:: Entries shown ::

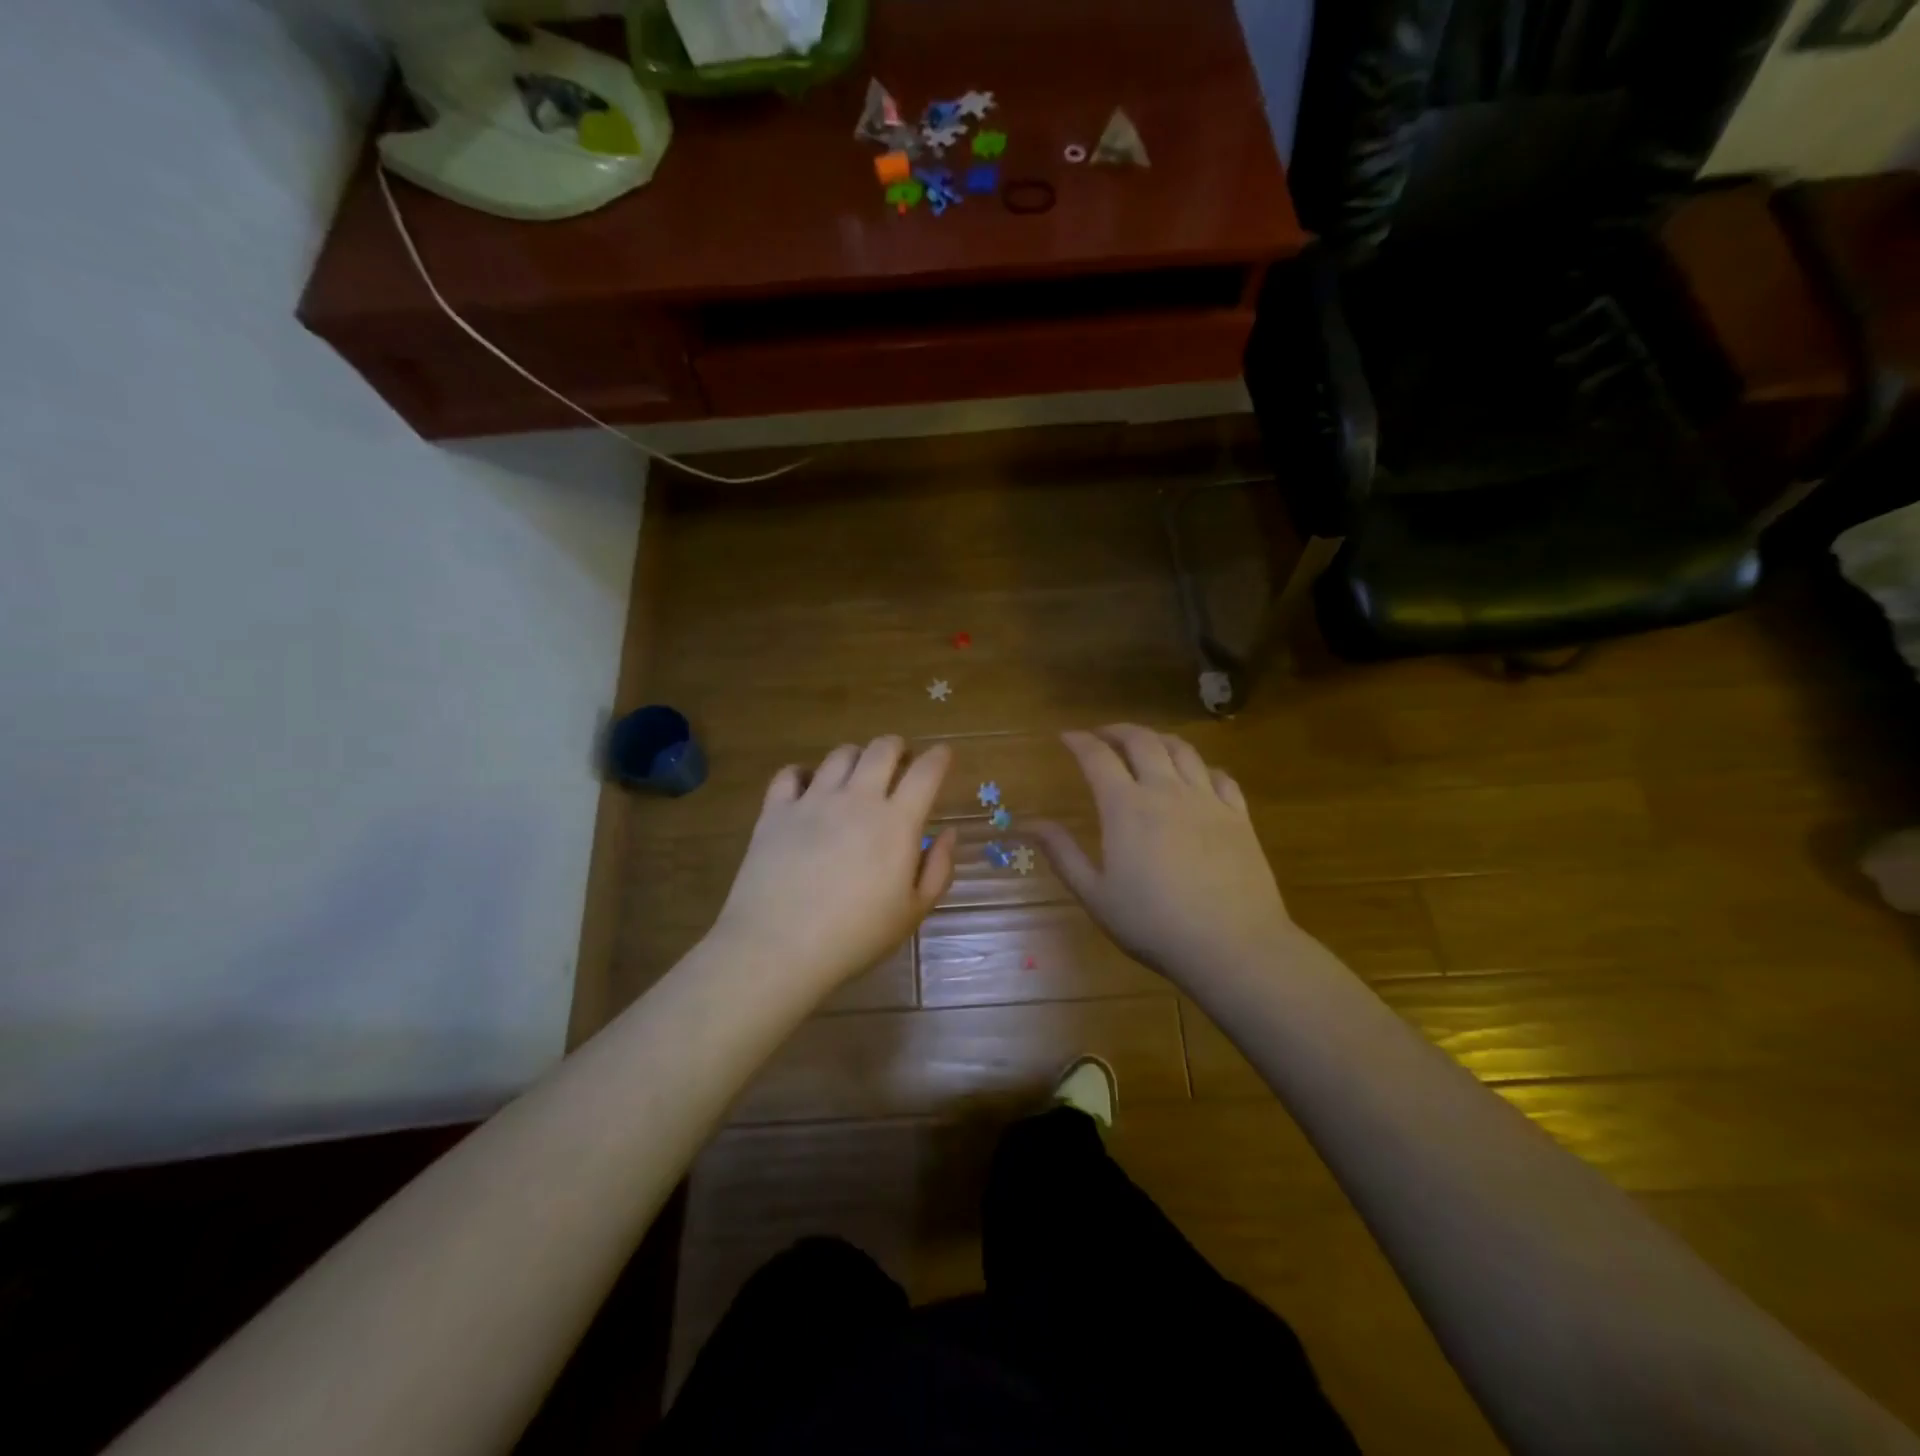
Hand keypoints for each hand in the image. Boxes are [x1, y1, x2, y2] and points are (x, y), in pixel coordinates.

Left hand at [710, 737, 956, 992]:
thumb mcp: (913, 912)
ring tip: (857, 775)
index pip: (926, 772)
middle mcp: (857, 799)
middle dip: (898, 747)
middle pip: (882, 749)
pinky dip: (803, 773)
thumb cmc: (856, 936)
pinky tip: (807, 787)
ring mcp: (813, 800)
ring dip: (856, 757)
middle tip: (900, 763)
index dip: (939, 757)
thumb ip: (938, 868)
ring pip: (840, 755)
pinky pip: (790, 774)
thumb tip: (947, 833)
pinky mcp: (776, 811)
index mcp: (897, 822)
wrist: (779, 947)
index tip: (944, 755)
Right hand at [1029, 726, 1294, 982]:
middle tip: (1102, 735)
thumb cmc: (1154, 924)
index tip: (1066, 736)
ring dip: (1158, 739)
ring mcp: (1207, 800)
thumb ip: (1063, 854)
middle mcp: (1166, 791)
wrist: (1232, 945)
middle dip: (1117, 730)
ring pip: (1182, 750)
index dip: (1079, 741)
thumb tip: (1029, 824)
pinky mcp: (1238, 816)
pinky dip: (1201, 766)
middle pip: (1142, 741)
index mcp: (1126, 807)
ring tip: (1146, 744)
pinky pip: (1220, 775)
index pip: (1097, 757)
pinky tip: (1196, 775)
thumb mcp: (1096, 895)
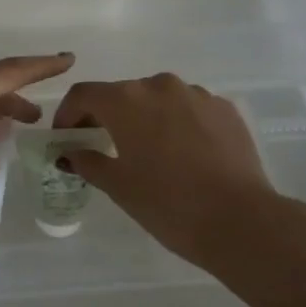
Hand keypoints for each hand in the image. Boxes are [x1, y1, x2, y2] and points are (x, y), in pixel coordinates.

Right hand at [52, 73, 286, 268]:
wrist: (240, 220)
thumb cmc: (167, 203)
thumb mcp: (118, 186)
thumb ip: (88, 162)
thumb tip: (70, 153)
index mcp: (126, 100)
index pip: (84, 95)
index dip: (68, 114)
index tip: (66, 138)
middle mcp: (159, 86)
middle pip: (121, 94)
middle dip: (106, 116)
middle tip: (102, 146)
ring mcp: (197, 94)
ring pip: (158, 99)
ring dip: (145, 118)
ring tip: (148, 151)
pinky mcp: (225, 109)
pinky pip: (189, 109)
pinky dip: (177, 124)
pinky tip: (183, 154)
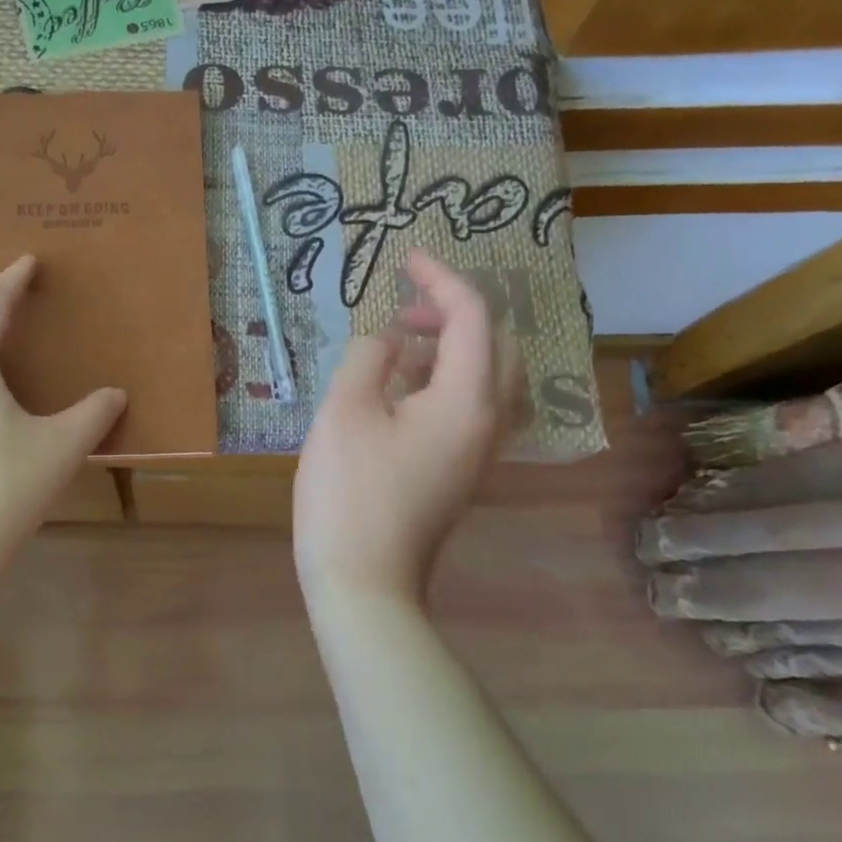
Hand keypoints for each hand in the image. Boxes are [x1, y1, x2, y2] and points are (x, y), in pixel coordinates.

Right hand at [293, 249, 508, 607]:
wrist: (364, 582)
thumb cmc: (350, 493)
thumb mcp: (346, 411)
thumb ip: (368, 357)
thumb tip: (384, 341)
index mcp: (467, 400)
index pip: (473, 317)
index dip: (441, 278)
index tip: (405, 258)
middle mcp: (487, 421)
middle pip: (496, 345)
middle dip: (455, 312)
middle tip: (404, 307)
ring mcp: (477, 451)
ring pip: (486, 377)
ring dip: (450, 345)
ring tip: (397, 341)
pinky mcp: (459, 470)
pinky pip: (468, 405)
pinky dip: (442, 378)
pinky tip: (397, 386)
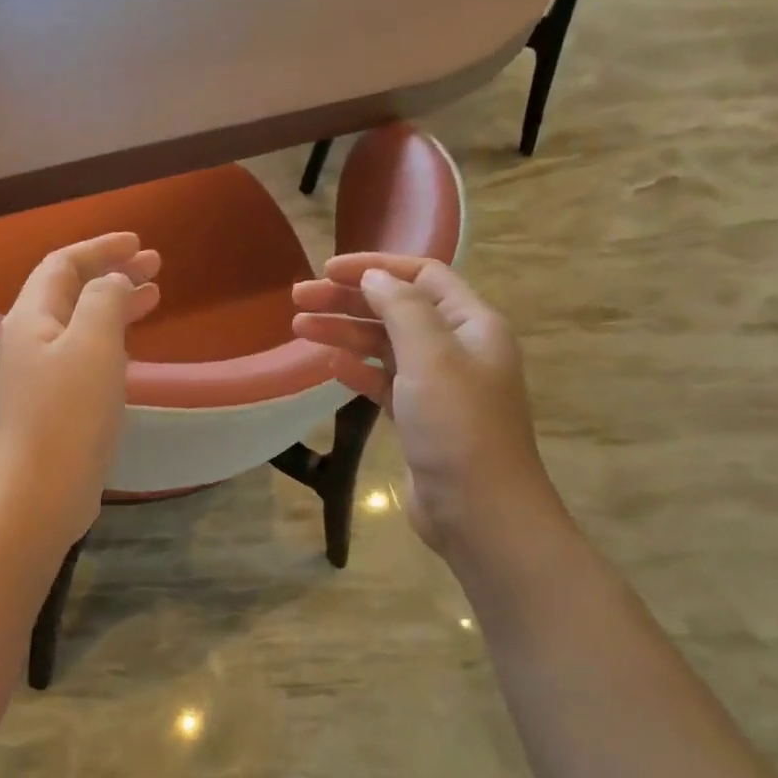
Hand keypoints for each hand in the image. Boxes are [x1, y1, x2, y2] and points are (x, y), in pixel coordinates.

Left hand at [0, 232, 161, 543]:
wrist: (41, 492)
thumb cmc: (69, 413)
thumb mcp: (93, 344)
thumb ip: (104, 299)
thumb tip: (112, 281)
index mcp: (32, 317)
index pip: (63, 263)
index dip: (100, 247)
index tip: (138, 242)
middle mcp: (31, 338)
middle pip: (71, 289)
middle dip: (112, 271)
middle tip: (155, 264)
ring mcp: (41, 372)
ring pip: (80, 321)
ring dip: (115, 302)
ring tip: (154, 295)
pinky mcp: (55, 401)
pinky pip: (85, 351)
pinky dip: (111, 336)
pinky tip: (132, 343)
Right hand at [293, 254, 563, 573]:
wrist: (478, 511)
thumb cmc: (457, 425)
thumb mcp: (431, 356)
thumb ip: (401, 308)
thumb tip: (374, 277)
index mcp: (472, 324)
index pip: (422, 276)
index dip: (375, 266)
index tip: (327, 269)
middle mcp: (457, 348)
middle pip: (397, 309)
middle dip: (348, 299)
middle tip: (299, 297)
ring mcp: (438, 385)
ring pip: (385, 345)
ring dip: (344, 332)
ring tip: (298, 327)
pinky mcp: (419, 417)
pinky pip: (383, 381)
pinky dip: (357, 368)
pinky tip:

:::

• Exercise brief: Reproduce all lines above exactly. Leave the images out.

• Output of the exercise:
Hand keypoints for each hand in the image. Boxes are [x1, y1, x2, y2] and points are (x, y), in pixel coordinates.

Left hand at [710, 737, 956, 992]:
thumb mcp: (913, 912)
ring tip: (857, 775)
index pip: (926, 772)
middle mcp: (857, 799)
middle dip: (898, 747)
middle pip: (882, 749)
pinky dip: (803, 773)
thumb cmc: (856, 936)
pinky tip: (807, 787)
ring mcp: (813, 800)
ring dip: (856, 757)
middle tip: (900, 763)
index dip: (939, 757)
thumb ip: (938, 868)
ring pip: (840, 755)
pinky pip: (790, 774)
thumb tip: (947, 833)
pinky mcp: (776, 811)
index mcp: (897, 822)
wrist: (779, 947)
index tip: (944, 755)
Right hand at [1029, 726, 1294, 982]:
middle tip: (1102, 735)
thumb cmc: (1154, 924)
index tip: (1066, 736)
ring dip: (1158, 739)
ring mcp: (1207, 800)
thumb ip: (1063, 854)
middle mcp: (1166, 791)
wrist: (1232, 945)
middle dip: (1117, 730)
ring pip: (1182, 750)
index dip: (1079, 741)
thumb tip: (1029, 824)
pinky mcp: (1238, 816)
pinky dip: (1201, 766)
middle pip: (1142, 741)
index mcp: (1126, 807)
ring tip: (1146, 744)
pinky pip: (1220, 775)
index pip: (1097, 757)
pinky tip: (1196, 775)
thumb mcp: (1096, 895)
Hand keypoints for each hand in the image. Boxes are [x1, y1, x2, y2] and points are (x, y), in pixel coordinates.

Right hand at [52, 73, 286, 268]:
wrist: (240, 220)
thumb cmc: (167, 203)
thumb mcp: (118, 186)
thumb ip: (88, 162)
thumb tip: (70, 153)
index mcp: (126, 100)
index pip: (84, 95)
index dip: (68, 114)
index tip: (66, 138)
middle mcp: (159, 86)
middle pip: (121, 94)
middle dip: (106, 116)
middle tip: (102, 146)
ring mcp: (197, 94)
ring pip: (158, 99)
ring dip: (145, 118)
ring tip: (148, 151)
pinky mcp: (225, 109)
pinky pip: (189, 109)
pinky dip: (177, 124)
pinky tip: (183, 154)
Hand keypoints for each hand in the image. Boxes are [x1, y1, x2, y2] and points are (x, y), in pixel coordinates.

Right hand at [293, 249, 508, 607]:
wrist: (364, 582)
thumb cmc: (350, 493)
thumb mcp: (346, 411)
thumb ip: (368, 357)
thumb tip: (384, 341)
index mcp: (467, 400)
index pip: (473, 317)
index dip: (441, 278)
index tip: (405, 258)
middle mcp: (487, 421)
middle pip: (496, 345)
middle dip: (455, 312)
middle tip: (404, 307)
ring mcp: (477, 451)
ring pip: (486, 377)
ring dip: (450, 345)
ring tip: (397, 341)
pinky mcp: (459, 470)
pinky pip: (468, 405)
pinky dip: (442, 378)
pinky tip: (397, 386)
Hand keypoints for each hand in the image. Boxes are [x1, y1, x2, y2] and points are (x, y), in pixel coordinates.

Left hand at [0, 232, 161, 543]:
wrist: (41, 492)
thumb cmc: (69, 413)
thumb mcp: (93, 344)
thumb ip: (104, 299)
thumb tip: (112, 281)
index mcp: (32, 317)
index pip: (63, 263)
index dip: (100, 247)
index tip: (138, 242)
middle mcp: (31, 338)
middle pip: (71, 289)
middle dip: (112, 271)
middle tip: (155, 264)
ring mcp: (41, 372)
ring pip: (80, 321)
ring dip: (115, 302)
ring tip: (154, 295)
pinky mcp: (55, 401)
pinky pip: (85, 351)
pinky dip: (111, 336)
pinky tip: (132, 343)
Right hand at [293, 254, 563, 573]:
wrist: (478, 511)
thumb cmc: (457, 425)
thumb mcp: (431, 356)
thumb ip: (401, 308)
thumb tip: (374, 277)
index mcp: (472, 324)
index pip: (422, 276)
index dip: (375, 266)
index tip: (327, 269)
middle mcp: (457, 348)
middle pip: (397, 309)
middle dip: (348, 299)
middle tip: (299, 297)
ring mcp: (438, 385)
ring pip: (385, 345)
ring dip: (344, 332)
ring tip: (298, 327)
pinky mcp: (419, 417)
pinky pip: (383, 381)
pinky dip: (357, 368)
pinky tip:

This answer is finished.